Como seria de esperar e apesar de ter Cameron Diaz como protagonista, The Box é um filme denso, estranho e, por vezes, desconcertante. Visualmente de uma correcção impoluta, Richard Kelly parece gostar de construir narrativas abstrusas, repletas de personagens bizarras. E é o que faz.

Atrás de nós havia algumas pessoas que, a partir de uma certa altura, começaram a falar alto. Eram vozes femininas ponteadas por outras, mais grossas, imagino que saídas de fundas gargantas masculinas. Como ouço um pouco mal, não era capaz de distinguir o que diziam, apenas sentia um constante martelar de vozes afectadas. Irritante, no mínimo. De tal forma que a minha filha se voltou para trás e pediu, com modos mais correctos do que a situação exigia, que se calassem ou, pelo menos, falassem mais baixo. Em resposta as personagens começaram a falar ainda mais alto, pelo menos foi o que me pareceu. Voltei-me para trás e, num relance, vi um par de Camerons Diaz com baldes de pipocas e telemóveis em punho, atarefadas com diversas actividades nas quais a projecção no écrã não parecia incluída. Senti uma irritação profunda e propus à minha filha que mudássemos de lugar (a sala estava para aí com um terço de ocupação).
Levantámo-nos e, perante a interrogação dos nossos amigos, ainda tive tempo de dizer uma frase deselegante que não sei se chegou aos destinatários, qualquer coisa como "estas gajas não se calam". Demasiado brando, reconheço.

Sentados nos novos lugares assistimos ao filme. Mas, atrás de nós, um jovem casal, também ele munido dos respectivos caixotes de pipocas, dava largas á sua estupefacção perante a estranheza do filme. Lá vimos a coisa até ao fim mas, não pude deixar de pensar que, tal como há escalões etários que classificam os filmes, também deveria haver avisos do género: "não aconselhável a pessoas estúpidas" ou "interdito a amantes de comédias românticas", só para dar dois exemplos.

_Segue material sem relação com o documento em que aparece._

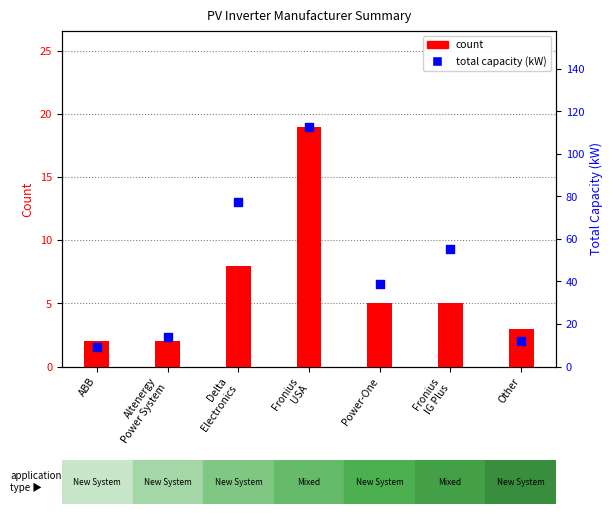

What are all the series names shown in the legend?

count, total capacity (kW)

O meu amigo, que ficou no lugar que eu abandonara, disse-me que, durante o intervalo, as Camerons Diaz comedoras-de-pipocas haviam comentado o facto de estarem à espera de um filme completamnete diferente, algo mais na linha de outro filme com Cameron Diaz e Tom Cruise, em exibição numa sala ao lado. Acção, comédia e aventura, era o que elas queriam e saíu-lhes negrume, complexidade e depressão profunda. Não admira que cacarejassem como galinhas tontas durante todo o tempo que o filme durou. Só me pergunto porque porque razão não abandonaram a sala e a única resposta que me parece plausível é que eram demasiado estúpidas para pensarem nisso.

Demasiado estúpidas para saírem e demasiado imbecis para compreenderem a sua profunda estupidez. Elas e os parolos que as acompanhavam.